For advertisers, it is crucial to understand what the problem is and how it comes about.

Put simply, it is the sting in the tail of the “buying clout” argument that so many large agencies claim as a major benefit to their clients. It all started many years ago when major TV buying centralisations took place. Agencies sold themselves on the basis of their buying muscle, that is agency deals, where a media owner agrees to the same discount for all the clients of a particular agency after being guaranteed a certain level or share of its TV spend.

The buying clout argument has been used successfully as a marketing ploy by many large buying points and has attracted both large and small accounts as a consequence.

But this means of winning business has some fundamental flaws. No agency can negotiate terms for business until it has won it and existing agency deals are for existing clients only. Media owners would be mad to allow it to be otherwise.

Discount prices promised by agencies in pitches are effectively nothing more than a “punt” or – and this is where it gets interesting – based on bamboozling TV contractors with their estimates of how much their clients are likely to spend on existing accounts for the following year. This leads to the agency becoming over-traded by gaining higher levels of discount than its actual expenditure qualifies it for.

The agreed level of discount then becomes a false benchmark price that is used to attract new advertisers.

In the past, over-trading by agencies was not a problem, because TV contractors often got themselves equally over-traded by selling more audience and airtime than they had available. This allowed deals to cancel each other out and agencies got away with it.

But in 1993, things changed. Yorkshire Tyne Tees found itself massively over-traded and owing agencies 15m after trying to move money forward from the coming financial year and underestimating the length of the recession. The overdealing crisis cost Yorkshire’s chairman and chief executive Clive Leach his job and contributed to the demise of the ITV sales house MAS. With that experience behind it, ITV has worked hard to put its house in order.

ITV should now want payback. It hasn’t over-traded to any great extent lately, so no compromise should be available. Channel 5 is just around the corner and, as the major player, ITV will be keen to demonstrate its muscle.

So who is going to pay the debts back? Not the agencies – the debts are in the millions.

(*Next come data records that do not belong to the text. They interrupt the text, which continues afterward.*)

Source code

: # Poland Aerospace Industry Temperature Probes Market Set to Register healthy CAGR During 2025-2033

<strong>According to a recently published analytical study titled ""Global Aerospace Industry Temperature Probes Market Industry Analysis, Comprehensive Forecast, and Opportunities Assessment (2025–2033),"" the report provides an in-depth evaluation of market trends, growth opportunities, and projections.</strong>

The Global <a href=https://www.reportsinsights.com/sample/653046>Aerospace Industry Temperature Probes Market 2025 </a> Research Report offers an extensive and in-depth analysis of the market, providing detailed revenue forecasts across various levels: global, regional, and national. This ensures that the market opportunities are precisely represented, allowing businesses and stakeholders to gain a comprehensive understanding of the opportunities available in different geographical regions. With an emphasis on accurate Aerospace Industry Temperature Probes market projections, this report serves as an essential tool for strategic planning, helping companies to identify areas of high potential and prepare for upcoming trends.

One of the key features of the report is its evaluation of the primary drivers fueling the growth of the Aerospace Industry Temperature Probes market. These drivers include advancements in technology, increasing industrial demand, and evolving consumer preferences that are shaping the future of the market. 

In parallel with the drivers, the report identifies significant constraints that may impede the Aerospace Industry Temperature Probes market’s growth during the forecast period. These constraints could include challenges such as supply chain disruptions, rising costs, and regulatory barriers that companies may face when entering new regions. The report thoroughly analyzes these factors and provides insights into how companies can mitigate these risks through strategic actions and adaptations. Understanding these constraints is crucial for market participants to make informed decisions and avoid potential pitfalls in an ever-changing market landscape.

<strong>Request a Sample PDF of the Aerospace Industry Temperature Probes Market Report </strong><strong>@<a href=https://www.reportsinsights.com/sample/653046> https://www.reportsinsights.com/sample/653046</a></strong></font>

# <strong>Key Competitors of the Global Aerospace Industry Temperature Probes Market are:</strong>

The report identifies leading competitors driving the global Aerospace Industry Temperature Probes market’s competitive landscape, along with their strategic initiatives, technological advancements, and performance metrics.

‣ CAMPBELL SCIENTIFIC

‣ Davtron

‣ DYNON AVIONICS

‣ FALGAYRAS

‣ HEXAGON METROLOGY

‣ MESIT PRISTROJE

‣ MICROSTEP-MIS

Perhaps the large advertisers, attracted by the original discount, will pay back? This is highly unlikely. The media controllers employed by larger clients make a career out of scrutinising their advertising costs to the last penny. Media controllers would have procurement breathing down their necks if a buying system they endorsed was found to be flawed.

The losers have to be the smaller clients who have also been attracted to this so-called buying clout. Smaller clients tend to be less sophisticated because they have proportionally less of their time to spend on media matters and are therefore vulnerable to the sort of agencies whose sharp practice has caused this mess in the first place.

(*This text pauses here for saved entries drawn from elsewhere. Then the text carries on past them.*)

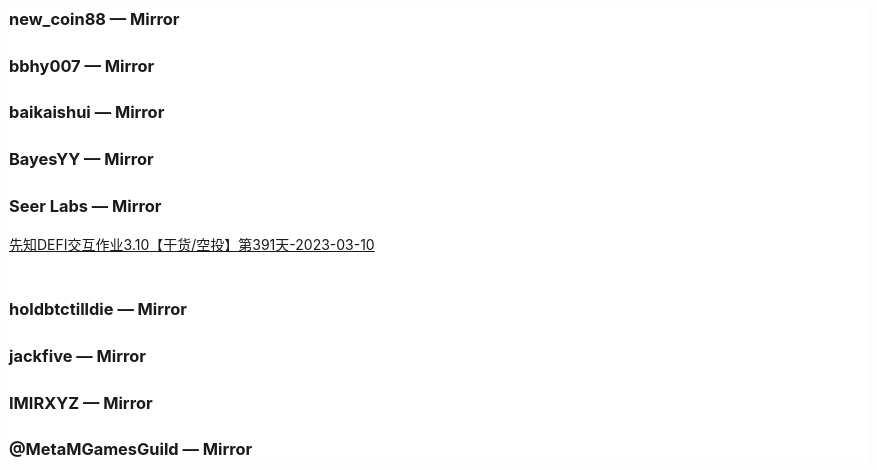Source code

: 





###  new_coin88 — Mirror









###  bbhy007 — Mirror







###  baikaishui — Mirror







###  BayesYY — Mirror







###  Seer Labs — Mirror

<a target=_blank rel=nofollow href="https://mirror.xyz/seerlabs.eth/_bZDv8brDNrCidF18LW_XwcxHMgkcBo74Yl0tMjVCPw" >先知DEFI交互作业3.10【干货/空投】第391天-2023-03-10</a><br/><br/>





###  holdbtctilldie — Mirror







###  jackfive — Mirror







###  IMIRXYZ — Mirror







###  @MetaMGamesGuild — Mirror
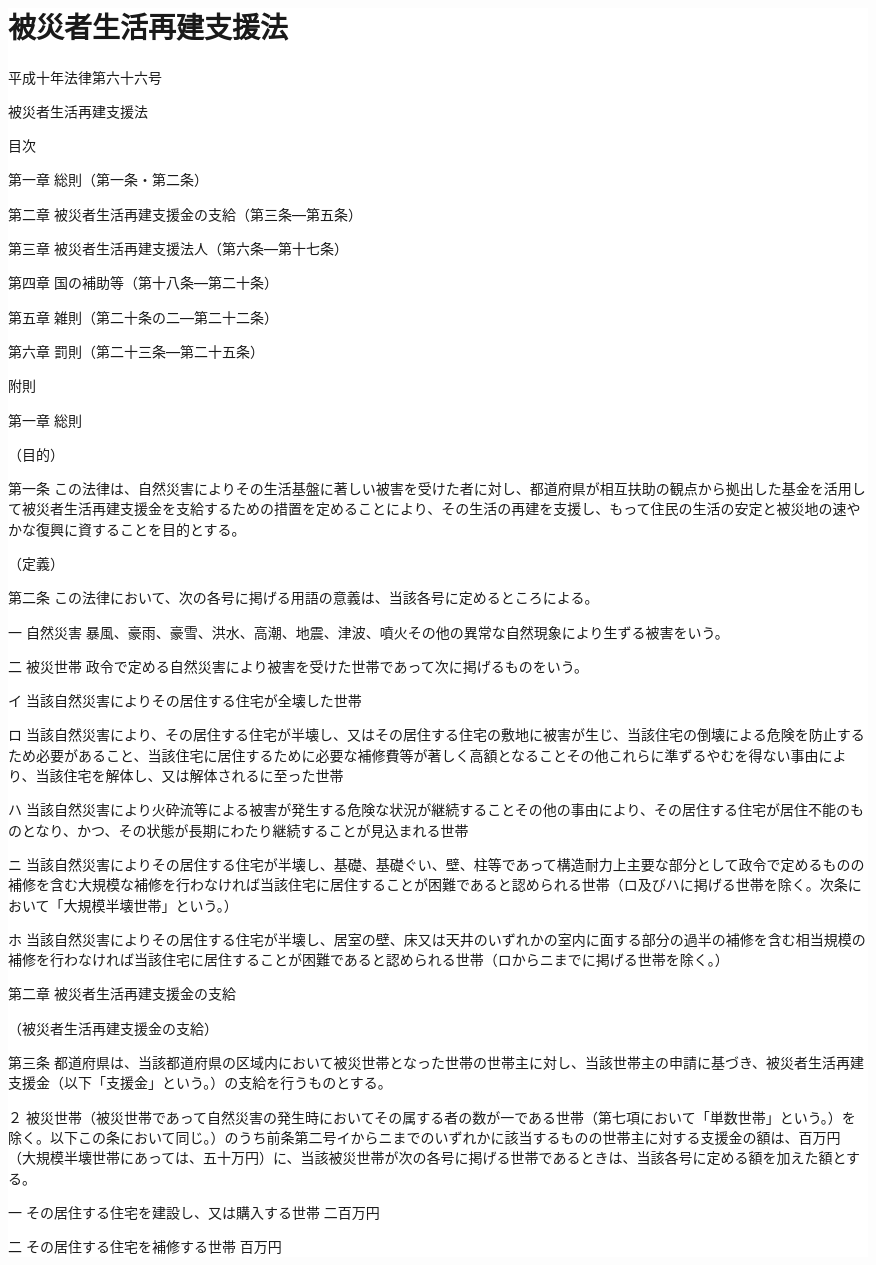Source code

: # 被災者生活再建支援法

平成十年法律第六十六号

被災者生活再建支援法

目次

第一章 総則（第一条・第二条）

第二章 被災者生活再建支援金の支給（第三条―第五条）

第三章 被災者生活再建支援法人（第六条―第十七条）

第四章 国の補助等（第十八条―第二十条）

第五章 雑則（第二十条の二―第二十二条）

第六章 罰則（第二十三条―第二十五条）

附則

第一章 総則

（目的）

第一条 この法律は、自然災害によりその生活基盤に著しい被害を受けた者に対し、都道府県が相互扶助の観点から拠出した基金を活用して被災者生活再建支援金を支給するための措置を定めることにより、その生活の再建を支援し、もって住民の生活の安定と被災地の速やかな復興に資することを目的とする。

（定義）

第二条 この法律において、次の各号に掲げる用語の意義は、当該各号に定めるところによる。

一 自然災害 暴風、豪雨、豪雪、洪水、高潮、地震、津波、噴火その他の異常な自然現象により生ずる被害をいう。

二 被災世帯 政令で定める自然災害により被害を受けた世帯であって次に掲げるものをいう。

イ 当該自然災害によりその居住する住宅が全壊した世帯

ロ 当該自然災害により、その居住する住宅が半壊し、又はその居住する住宅の敷地に被害が生じ、当該住宅の倒壊による危険を防止するため必要があること、当該住宅に居住するために必要な補修費等が著しく高額となることその他これらに準ずるやむを得ない事由により、当該住宅を解体し、又は解体されるに至った世帯

ハ 当該自然災害により火砕流等による被害が発生する危険な状況が継続することその他の事由により、その居住する住宅が居住不能のものとなり、かつ、その状態が長期にわたり継続することが見込まれる世帯

ニ 当該自然災害によりその居住する住宅が半壊し、基礎、基礎ぐい、壁、柱等であって構造耐力上主要な部分として政令で定めるものの補修を含む大規模な補修を行わなければ当該住宅に居住することが困難であると認められる世帯（ロ及びハに掲げる世帯を除く。次条において「大規模半壊世帯」という。）

ホ 当該自然災害によりその居住する住宅が半壊し、居室の壁、床又は天井のいずれかの室内に面する部分の過半の補修を含む相当規模の補修を行わなければ当該住宅に居住することが困難であると認められる世帯（ロからニまでに掲げる世帯を除く。）

第二章 被災者生活再建支援金の支給

（被災者生活再建支援金の支給）

第三条 都道府県は、当該都道府県の区域内において被災世帯となった世帯の世帯主に対し、当該世帯主の申請に基づき、被災者生活再建支援金（以下「支援金」という。）の支給を行うものとする。

２ 被災世帯（被災世帯であって自然災害の発生時においてその属する者の数が一である世帯（第七項において「単数世帯」という。）を除く。以下この条において同じ。）のうち前条第二号イからニまでのいずれかに該当するものの世帯主に対する支援金の額は、百万円（大規模半壊世帯にあっては、五十万円）に、当該被災世帯が次の各号に掲げる世帯であるときは、当該各号に定める額を加えた額とする。

一 その居住する住宅を建設し、又は購入する世帯 二百万円

二 その居住する住宅を補修する世帯 百万円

Perhaps the role of media auditors should be considered within this issue. Many centralisations and pitches involve media auditors who presumably provide clients with agency benchmark prices as part of their evaluation procedures.

If prices are found to be inaccurate, because of agency over-trading, then surely media auditors will want to investigate the situation. After all, auditors want to ensure that information supplied to clients is as informed as possible in order to maintain long-term client relationships. It is in their interests to highlight this issue and the effects it has had or will have for their client’s campaigns.

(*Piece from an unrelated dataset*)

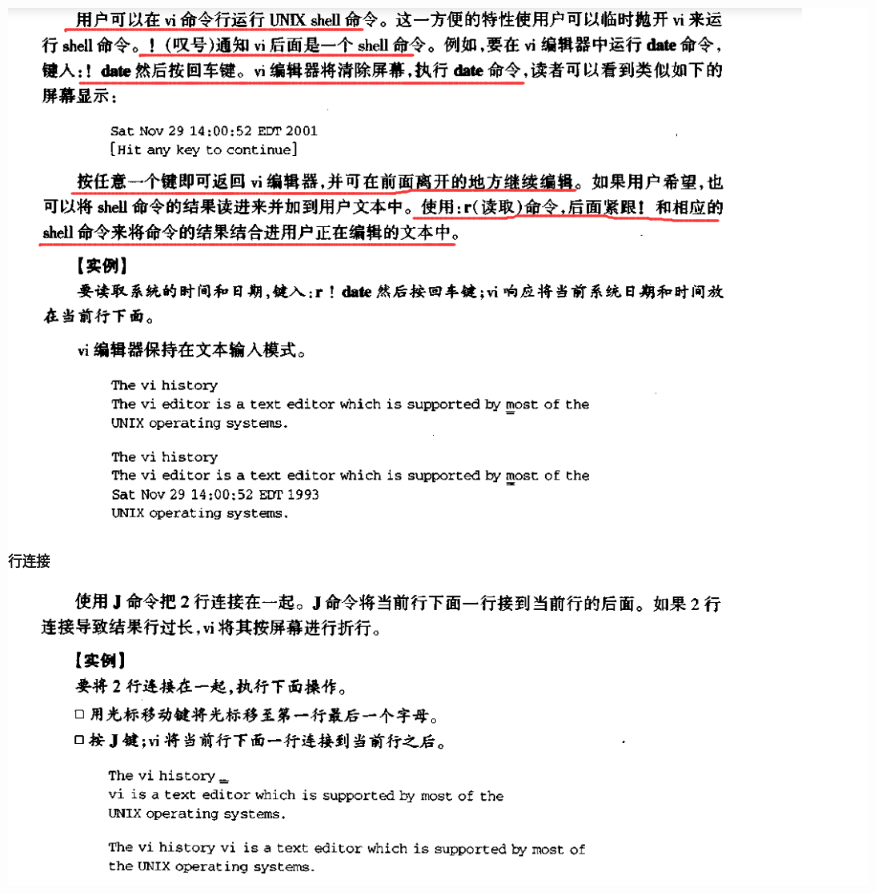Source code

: <img src="Unix初级教程-随记/image-20210415144642462.png" alt="image-20210415144642462" style="zoom:80%;" />





#### 行连接

<img src="Unix初级教程-随记/image-20210415145559886.png" alt="image-20210415145559886" style="zoom:80%;" />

If the auditor is of sufficient size it could also provide clients with useful indications of when agencies are in danger of over-trading, as they have enough information to spot when something isn’t quite right with an agency deal. Auditors can also help smaller clients to track their performance year-on-year and spot any inconsistencies that may arise.

It is unlikely that this issue will be swept under the carpet this year. This is a cancer that television companies cannot allow to continue, particularly as it is some of the larger agencies that are culpable of a practice that is ultimately dishonest.